10. Chrétiens et vous jeunes chrétiens je nous invite à travailler pour la vraie paix, pas celle des lèvres, pas la paix idéologique, qui s’obtient sans justice, la paix illusoire et éphémère (Africae munus, n. 18). En cette année de la Miséricorde divine prions comme nous le demande le Pape François pour que tout Congolais (se) puisse « mûrir un cœur humble et compatissant, capable d’annoncer et de témoigner la miséricorde, de pardonner et de donner, de s’ouvrir à ceux qui vivent dans les périphéries existentielles les plus différentes » (Pape François, Message pour la célébration de la XLIXè journée mondiale de la paix) que l’injustice sociale a souvent créé sans état d’âme.

La miséricorde : un autre nom de la paix

11. Paix et miséricorde vont ensemble. Il n y a pas de paix sans miséricorde ; sans pardon. Si aujourd’hui, nous nous déchirons, nous nous battons, c’est parce que nos cœurs sont remplis de haine et de vengeance. Rappelez-vous ce que j’écrivais dans le vade mecum de cette rentrée pastorale. Il est vrai que nous ne sommes pas encore un peuple uni, une Nation unie. Depuis 1959 en passant par 1997- 1998 et même très récemment le 20 octobre 2015, il suffit de rien pour que l’on parle de fraction sociale, de nord et de sud (du lari, kongo, mbochi, téké, vili, bembé, etc.). Cela n’épargne pas les serviteurs de Dieu. Nous sommes encore des citoyens du paganisme. Il est vrai que notre démocratie est encore très jeune ; elle n’a pas 50 ans ! La menace de la division ; la soif de la vengeance, les menaces en sourdine de vengeance de l’une ou l’autre partie du peuple sont la caractéristique de beaucoup dans cette nation congolaise.

12. Dans un peu plus d’un mois, le jour même où nous entrerons en Semaine sainte avec les yeux de notre cœur nous verrons Jésus prendre sur Lui nos péchés pour faire de nous des justes. Allons-nous, ce jour-là, prendre le parti de Satan père du mensonge et de la division, aiguiser nos armes de guerre et chercher à faire le mal ! Les enfants de Dieu, les amis de la Nation Congo, nourris de la paix de Dieu marcheront librement et mettront dans l’urne le nom de leur choix pour le bien de la Nation. Il n’y a pas besoin de déchirements, de bagarres si mon frère ne pense pas comme moi. Nous prions pour que celui qui en sortira vainqueur (vox populi vox Dei) soit celui que Dieu aura voulu pour cette terre du Congo qui appartient d’abord à Dieu comme le ciel et toute la création. Nous prions pour que celui qui sera aux commandes de la Nation en travaillant pour la justice et la paix nous permette de louer et de prier Dieu librement et dans la paix.

• • • • •

▶ Liste des consignes
- 1) Recopiez le passage de l'extrait sur la paix et la miséricorde compris entre « 10. Chrétiens et » et « sans état d’âme. », ces deux bornes incluses.
- 2) Dans l'extrait sur la paix et la miséricorde, quel âge la démocratie n'a-t-elle pas encore atteint ?
- 3) Reprenez l'extrait sur la paix et la miséricorde là où il s'arrête et poursuivez-en la rédaction.
Les données n'ont aucun rôle dans ce travail.

▶ Données fournies
• • • • •

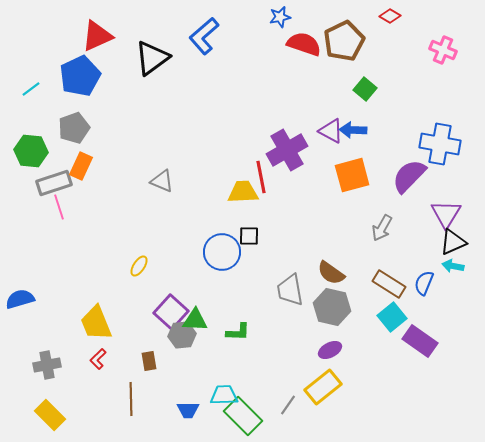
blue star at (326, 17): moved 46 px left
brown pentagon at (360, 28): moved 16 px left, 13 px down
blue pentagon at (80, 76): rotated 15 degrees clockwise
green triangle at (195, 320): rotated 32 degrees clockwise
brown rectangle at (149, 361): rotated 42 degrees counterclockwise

• • • • •

▶ Réponses aux exercices
- 1)
10. Chrétiens et vous jeunes chrétiens je nous invite à travailler pour la vraie paix, pas celle des lèvres, pas la paix idéologique, qui s’obtient sans justice, la paix illusoire et éphémère (Africae munus, n. 18). En cette année de la Miséricorde divine prions comme nous le demande le Pape François pour que tout Congolais (se) puisse « mûrir un cœur humble et compatissant, capable d’annoncer et de témoigner la miséricorde, de pardonner et de donner, de s’ouvrir à ceux qui vivent dans les périphéries existentielles les plus différentes » (Pape François, Message pour la célébration de la XLIXè journée mondiale de la paix) que l’injustice sociale a souvent créé sans état d’âme.

- 2) Elle n'a pas encore 50 ans.

- 3)
Interpellations

13. Comme si le Pape François pensait à notre Nation, il a voulu que cette année soit décrétée Année de la Miséricorde Divine, une Année jubilaire ! Si nous pouvions saisir cette occasion que le Pape nous offre pour chercher à refléter le visage miséricordieux du Christ ! Si on pouvait sincèrement se pardonner mutuellement ! Si de façon plus pressante nous pouvions « fixer notre regard sur la miséricorde divine, afin de devenir nous aussi signe efficace de l’agir du Père » (Misericordiae Vultus n. 3), alors le Congo notre pays à tous sera dotée d’une vraie paix, la paix de Dieu

14. Prêtres, Religieux, Religieuses, Fidèles chrétiens, Hommes politiques – Majorité et Opposition, hommes et femmes de bonne volonté, en ce temps de Carême et en ce temps de grand tumulte je nous supplie : cultivons la paix dans la miséricorde. Tenons-nous debout avec pour chaussure le zèle à propager l’évangile de la paix (Ep 6,15). Cela ne sert à rien de nous disputer, de nous battre, de précipiter à la tombe nos frères. La vie est à Dieu, c’est un don de Dieu. La violence et la guerre ne peuvent en aucun cas construire un pays. Les guerres que nous avons connues suffisent. Que personne ne nous impose une autre guerre. Dieu me demandera compte du sang de mon frère, quel qu’il soit : de mon ethnie, de ma tribu ou pas. Nous sommes tous enfants de Dieu, créatures bien-aimées de Dieu pour lesquelles Dieu fait homme a versé son Sang.

15. Fils et filles du Congo, amis du Congo et vous chrétiens devenus conscients de votre identité de fils de Dieu et de l’identité de fils et fille de Dieu de chaque homme, de chaque femme, pourquoi nous déchirer ! « Oublions donc ce qui nous divise- soyons plus unis que jamais » (Cf. L’hymne du Congo) !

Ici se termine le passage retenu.